(EXTRACTED ENTRIES Opens)
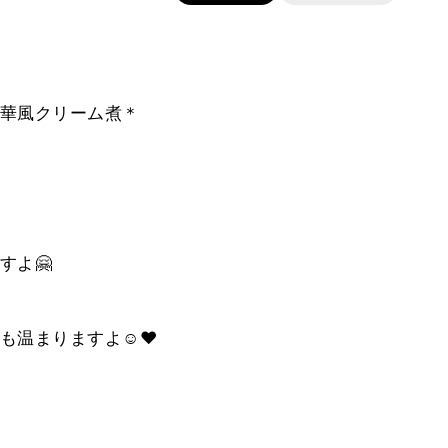
華風クリーム煮＊
すよ🤗
温まりますよ☺️❤️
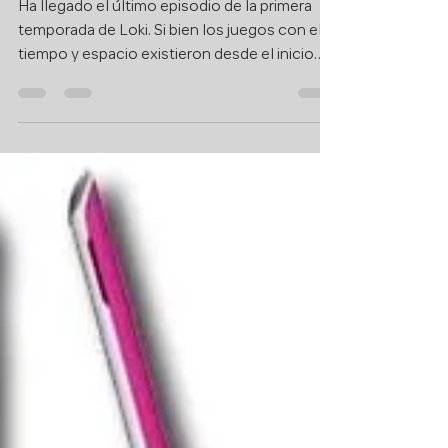
Loki: Las impactantes
teorías que surgen tras el
final de la serie
Ha llegado el último episodio de la primera
temporada de Loki. Si bien los juegos con el
tiempo y espacio existieron desde el inicio
de...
(EXTRACTED ENTRIES Closes)
WHAT THIS TASK INVOLVES —
Above are records; count the lines among them that include the word "Loki", and give only the number.

EXPECTED ANSWER —
2